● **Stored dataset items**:

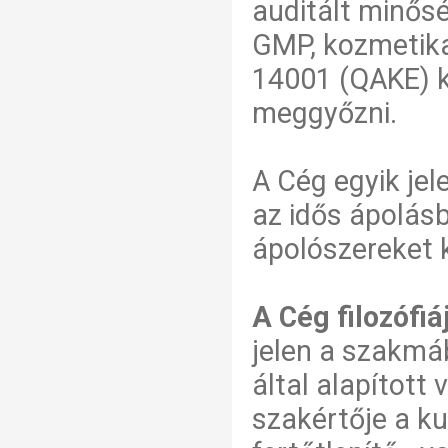
auditált minősé
GMP, kozmetika
14001 (QAKE) ké
meggyőzni.
A Cég egyik je
az idős ápolásb
ápolószereket 
A Cég filozófiá
jelen a szakmá
által alapított 
szakértője a ku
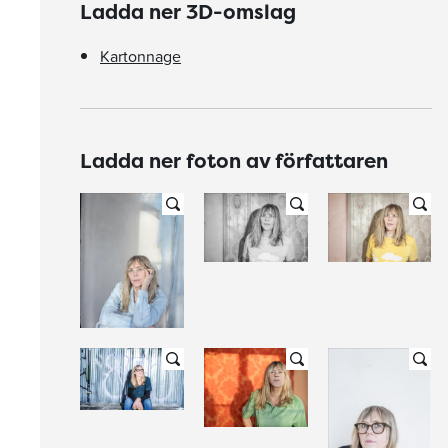
Ladda ner 3D-omslag
Kartonnage
Ladda ner foton av författaren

● **Assignment**: Change every "Ladda ner" in the items above to "Hämta", and write out their text lines again with nothing else altered. Leave out the pictures.

● **Exercise output**:
auditált minősé
GMP, kozmetika
14001 (QAKE) ké
meggyőzni.
A Cég egyik je
az idős ápolásb
ápolószereket 
A Cég filozófiá
jelen a szakmá
által alapított 
szakértője a ku
Hämta 3D-omslag
Kartonnage
Hämta foton av författaren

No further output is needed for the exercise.